Until writing this, I didn’t realize that my Granny’s and Mom’s skills are what encouraged me to pick a knitting minor over a weaving minor in college.
As a child they told me stories and taught through example
When I was little I used to watch my Granny knit and bake. She had a house full of treasures that sat in glass cabinets. I would observe their porcelain silhouettes and how the teacups were nestled into each other. There were silken tassels that I would play with. Her doilies made good hats. Fancy coloured shot glasses and glass fruits were entrusted to me for tea parties. One day, my Granny showed me a hollowed out robin’s egg.
The egg was a beautiful blue-green, the colour shifted slightly as I cupped it in my tiny palms. My Granny told me the story of how she found it abandoned on the ground. The momma robin either tossed it out of the nest because it died, or the nest was attacked by another critter. Two little holes on either end of the delicate eggshell showed my Granny’s skill as she blew out the remains. She took the lost life and honoured it by preserving the shell. For years it rested in a tender bundle of silk cloth, then a nest that she spray painted gold. Her story stuck with me, waving a hand as I was contemplating how to dye eggs.
Their influence continues to surprise me
Recently, I was planning workshop topics with a friend. We began talking about the upcoming holidays of Ostara and Easter. Eggs are a key symbol for both, and we were considering how to use that theme in a workshop. There are many uses for eggs and the new life that springs from them, which is part of why our ancestors found them sacred. As a child I used to dye eggs with my family. We drew on the eggs with wax resist before soaking them in vinegar and food colouring baths. Alternate treatments of wax and baths were used to layer colours. Previously, I have experimented with naturally dying eggs following India Flint’s Latvia Egg Dying discussion (Eco Colour). Having a workshop where people can dye their own eggs is a good place to start. Can we sell hard boiled eggs? Do people want to spend money on dying an egg that they would then break apart?

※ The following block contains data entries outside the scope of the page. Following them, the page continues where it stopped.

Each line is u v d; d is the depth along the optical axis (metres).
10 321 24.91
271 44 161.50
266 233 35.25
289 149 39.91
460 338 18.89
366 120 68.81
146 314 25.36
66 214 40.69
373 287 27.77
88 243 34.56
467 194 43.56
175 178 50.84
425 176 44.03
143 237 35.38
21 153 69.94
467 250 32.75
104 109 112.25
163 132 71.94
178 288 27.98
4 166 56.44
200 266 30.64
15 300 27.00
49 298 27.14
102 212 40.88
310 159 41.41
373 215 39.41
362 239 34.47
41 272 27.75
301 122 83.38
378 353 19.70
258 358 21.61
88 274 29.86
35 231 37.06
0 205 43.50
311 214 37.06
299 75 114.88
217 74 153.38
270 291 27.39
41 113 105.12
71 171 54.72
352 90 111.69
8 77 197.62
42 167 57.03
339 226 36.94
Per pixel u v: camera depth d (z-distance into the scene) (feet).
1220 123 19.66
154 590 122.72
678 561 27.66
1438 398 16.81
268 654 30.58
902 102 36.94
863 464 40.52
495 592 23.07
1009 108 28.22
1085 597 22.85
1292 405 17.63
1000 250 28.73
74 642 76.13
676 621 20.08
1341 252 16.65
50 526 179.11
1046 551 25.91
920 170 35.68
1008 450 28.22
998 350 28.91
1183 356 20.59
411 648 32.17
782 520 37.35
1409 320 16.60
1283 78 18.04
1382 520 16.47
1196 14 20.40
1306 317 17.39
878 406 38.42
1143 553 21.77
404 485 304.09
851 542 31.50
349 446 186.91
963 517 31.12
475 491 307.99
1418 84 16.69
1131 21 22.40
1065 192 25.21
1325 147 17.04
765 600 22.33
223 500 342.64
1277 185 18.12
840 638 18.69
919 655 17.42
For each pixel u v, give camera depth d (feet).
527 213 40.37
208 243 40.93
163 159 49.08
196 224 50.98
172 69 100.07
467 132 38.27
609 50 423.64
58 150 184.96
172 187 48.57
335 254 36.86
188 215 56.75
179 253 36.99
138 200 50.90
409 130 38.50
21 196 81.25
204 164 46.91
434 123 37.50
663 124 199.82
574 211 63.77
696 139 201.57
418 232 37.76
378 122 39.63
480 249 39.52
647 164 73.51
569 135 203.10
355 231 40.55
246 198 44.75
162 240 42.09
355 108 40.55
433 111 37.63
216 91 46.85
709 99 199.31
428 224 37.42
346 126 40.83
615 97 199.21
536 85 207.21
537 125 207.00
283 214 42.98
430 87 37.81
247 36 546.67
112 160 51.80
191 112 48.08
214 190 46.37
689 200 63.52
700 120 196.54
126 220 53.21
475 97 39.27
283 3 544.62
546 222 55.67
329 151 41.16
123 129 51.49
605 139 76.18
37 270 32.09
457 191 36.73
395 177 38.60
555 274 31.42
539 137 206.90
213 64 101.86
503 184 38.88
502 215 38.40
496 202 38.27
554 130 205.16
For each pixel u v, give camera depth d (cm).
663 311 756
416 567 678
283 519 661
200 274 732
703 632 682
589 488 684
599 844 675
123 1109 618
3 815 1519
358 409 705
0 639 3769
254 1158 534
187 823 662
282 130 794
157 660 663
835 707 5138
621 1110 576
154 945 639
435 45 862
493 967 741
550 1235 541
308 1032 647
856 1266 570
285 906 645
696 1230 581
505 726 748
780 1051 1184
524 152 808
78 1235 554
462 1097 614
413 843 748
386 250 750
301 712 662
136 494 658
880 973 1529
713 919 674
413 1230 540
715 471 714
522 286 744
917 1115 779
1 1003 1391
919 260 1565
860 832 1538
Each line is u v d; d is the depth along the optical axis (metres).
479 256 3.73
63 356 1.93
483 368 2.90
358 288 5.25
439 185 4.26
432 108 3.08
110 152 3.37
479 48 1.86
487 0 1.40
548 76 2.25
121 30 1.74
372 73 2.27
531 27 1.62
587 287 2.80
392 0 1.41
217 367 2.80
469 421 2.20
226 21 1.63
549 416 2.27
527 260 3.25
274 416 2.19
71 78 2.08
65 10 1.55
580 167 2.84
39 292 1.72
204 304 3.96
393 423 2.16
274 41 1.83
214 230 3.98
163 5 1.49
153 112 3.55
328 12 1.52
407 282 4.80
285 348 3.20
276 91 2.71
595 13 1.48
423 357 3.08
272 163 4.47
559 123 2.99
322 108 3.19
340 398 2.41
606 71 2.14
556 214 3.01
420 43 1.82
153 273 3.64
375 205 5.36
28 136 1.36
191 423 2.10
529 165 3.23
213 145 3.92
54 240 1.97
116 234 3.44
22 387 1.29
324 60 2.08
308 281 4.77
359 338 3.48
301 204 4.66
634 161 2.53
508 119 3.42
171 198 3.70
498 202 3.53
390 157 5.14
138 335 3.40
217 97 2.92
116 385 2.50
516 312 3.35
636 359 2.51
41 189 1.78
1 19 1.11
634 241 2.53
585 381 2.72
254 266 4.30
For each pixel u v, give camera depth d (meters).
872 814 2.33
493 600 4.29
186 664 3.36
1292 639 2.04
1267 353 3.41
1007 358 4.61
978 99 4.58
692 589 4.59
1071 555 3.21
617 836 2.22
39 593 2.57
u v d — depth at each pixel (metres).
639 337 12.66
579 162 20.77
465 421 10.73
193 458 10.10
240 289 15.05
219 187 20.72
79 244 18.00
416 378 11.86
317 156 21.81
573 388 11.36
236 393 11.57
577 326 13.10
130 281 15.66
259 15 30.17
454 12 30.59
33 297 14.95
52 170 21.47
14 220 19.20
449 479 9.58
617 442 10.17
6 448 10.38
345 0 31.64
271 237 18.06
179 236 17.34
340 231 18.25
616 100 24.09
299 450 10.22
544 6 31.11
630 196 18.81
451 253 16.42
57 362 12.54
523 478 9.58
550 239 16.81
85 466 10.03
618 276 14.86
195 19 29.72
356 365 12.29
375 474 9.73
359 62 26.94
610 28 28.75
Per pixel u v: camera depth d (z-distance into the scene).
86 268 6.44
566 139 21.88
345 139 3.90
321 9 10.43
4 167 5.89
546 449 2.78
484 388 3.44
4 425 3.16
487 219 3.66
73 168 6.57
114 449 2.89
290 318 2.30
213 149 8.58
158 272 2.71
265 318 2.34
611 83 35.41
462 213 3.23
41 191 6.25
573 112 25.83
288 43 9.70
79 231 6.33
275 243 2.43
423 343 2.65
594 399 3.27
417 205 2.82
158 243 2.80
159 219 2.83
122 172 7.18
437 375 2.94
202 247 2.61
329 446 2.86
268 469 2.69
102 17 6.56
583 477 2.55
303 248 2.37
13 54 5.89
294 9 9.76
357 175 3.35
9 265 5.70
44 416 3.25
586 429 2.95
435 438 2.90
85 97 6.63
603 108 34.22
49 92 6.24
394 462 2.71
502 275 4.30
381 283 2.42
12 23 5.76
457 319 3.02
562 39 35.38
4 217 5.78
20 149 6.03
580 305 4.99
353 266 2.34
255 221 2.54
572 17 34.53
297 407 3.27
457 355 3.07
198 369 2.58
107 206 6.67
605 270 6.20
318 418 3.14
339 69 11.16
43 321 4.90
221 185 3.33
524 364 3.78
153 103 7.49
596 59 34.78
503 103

When I was pondering how to make eggs that would last a long time the robin’s egg flashed in my mind. The egg can be blown out from the shells, and the shells dried and preserved for a long time. This also avoids the tricky business of selling hard boiled eggs. That would be considered food, which makes everything more complicated. The dried shells are more brittle because the membrane directly connected to the shell is no longer functioning. They need more care when handled, but most dying techniques that I studied can be done gently.
It’s a confluence of influence
My craft isn’t just about making products. It is about understanding what techniques do to create product. How do they work? Why does it work this way? Which techniques and materials interact with or conflict with each other? Where in the process are they the most effective?
As I continue to explore and develop my craft it surprises me how the objects, tasks, and skills that I observed from my family members plays a role in how I approach the challenges in front of me.
How does your family influence your craft?